February 6th, 2006

Jin Shei Cover from sgreer

It's That Time of Year Again

My receipts and I are shortly going in to see my accountant in order to keep the IRS happily turning its cogs and wheels for another year. Then we need to go to a post office to get some 200 2c stamps (because we have at least 2 100-stamp rolls of the 37c stamps which are now obsolete) and possibly meander into a park so that rdeck can go for a long overdue walk (it's been just too wet and windy and muddy and generally semi-impossible for a man still not wholly steady on his feet on uneven ground to go for a wander since, oh, I don't know, well before Chrsitmas now).

So I will, as the Terminator said, be back. Later. After I finish all these chores and do some tweakery on chapter 3 and possibly write the first five paragraphs of chapter 4 just to keep myself basking in the warm glow of something resembling accomplishment...)
Jin Shei Cover from sgreer

Dispatches from Paradise

Those of you who have been here long enough will know I occasionally burble happily about living here and how much I love living here. But oh my, the changes that have been happening here in the few short years since we've been here - the development is out of sight.

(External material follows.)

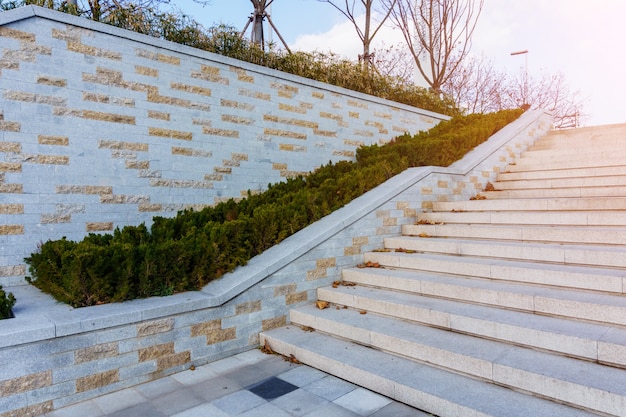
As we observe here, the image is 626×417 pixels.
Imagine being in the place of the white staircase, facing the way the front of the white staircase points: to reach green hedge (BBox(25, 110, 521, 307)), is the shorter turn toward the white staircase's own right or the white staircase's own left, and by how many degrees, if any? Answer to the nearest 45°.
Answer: approximately 45° to the white staircase's own right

And there have been egregious "variances" happening - building within a (usually with good reason) restricted radius close to a watershed creek, building on slide-prone steep slopes, building building building - ancient old trees bulldozed, wildlife increasingly driven out... our community newspaper, a few months ago, had a letter from someone who warned against "feeding deer" because they'll mutliply, see, and then they'll become a nuisance and then people will need to come in and shoot them. The deer, for this self-important fool's information, were what I came here for. The fact that they'd wander up to my back door and peer into my office delighted me. And so long as I could help it, the deer would have whatever the deer wanted - I put out corn cobs, salt licks, all that stuff. We watched a deer family grow up one year, with momma turning up with twin fawns and then they turned into little deer before our eyes... we watched antlered bucks standing majestically in the snow not three feet away from our window... but I haven't actually seen a deer back there now for damn near a year. My response to that original letter in the newspaper was a muttered, "we should keep feeding the deer, we should stop feeding the developers" - and rdeck suggested I should write back to the newspaper with that comment and I meant to but never did and the moment passed - but the deer are going, if not gone. I'm heartsick about that.

Just how rare a sighting has become was borne in upon me this morning, driving out of Sudden Valley - when a deer suddenly bounded into the road straight in front of me. I used to watch for them, when we first moved here, and they were constantly by the side of the road then but I simply forgot about them, it's been that long since I've seen one. And it scared the bejesus out of me. And the poor lost critter whose world we stole stood there by the side of the road and looked at me out of those big liquid deer eyes and my heart cleanched within me.

We saw an ad in the real estate section of that same local rag, the latest edition. a butt-ugly modern house on "a corner lot, with lots of sunshine". This is a forest, folks, or used to be. "Lots of sunshine" means that the lot was damned well cleared before they built this monstrosity on it.

I wouldn't mind so much if these houses are being build by owners who will then move in and actually live here - but mostly they are being build on a spec basis, and then offered for sale at exorbitant prices in the hope that a buyer will show up. Habitats are being destroyed... on spec. It makes me sad. It makes me angry. SV used to be a "Resort community", with tiny lots rated for weekender homes with tiny footprints, nestled invisibly amongst the trees. When it evolved from that into a permanent settlement, someone should have rezoned the place. doubled the size of a building lot, something - instead, what we have now is 1500+ square foot homes being jammed in cheek by jowl any way they will fit, and the 100-year-old cedars and the wildlife are paying the price - and so will the rest of us, sooner or later, when the weakened supprt system of what used to be the root system of a forest is weakened sufficiently for even the trees they leave standing to be potentially lethal in any high wind. The insurance rates will probably rocket for this area in the not too distant future, and it burns me to have to pay such things because I was so openly against the circumstances that are causing this change.

Despite what the people into whose pockets the money is flowing appear to think, *growth is not a given*. But human beings can be such a blight. SOme days it seems to me that the only thing we as a race are really good at is using up and moving on.

I'd like to speak for the deer.

This dance card is full. Go build your subdivision somewhere else.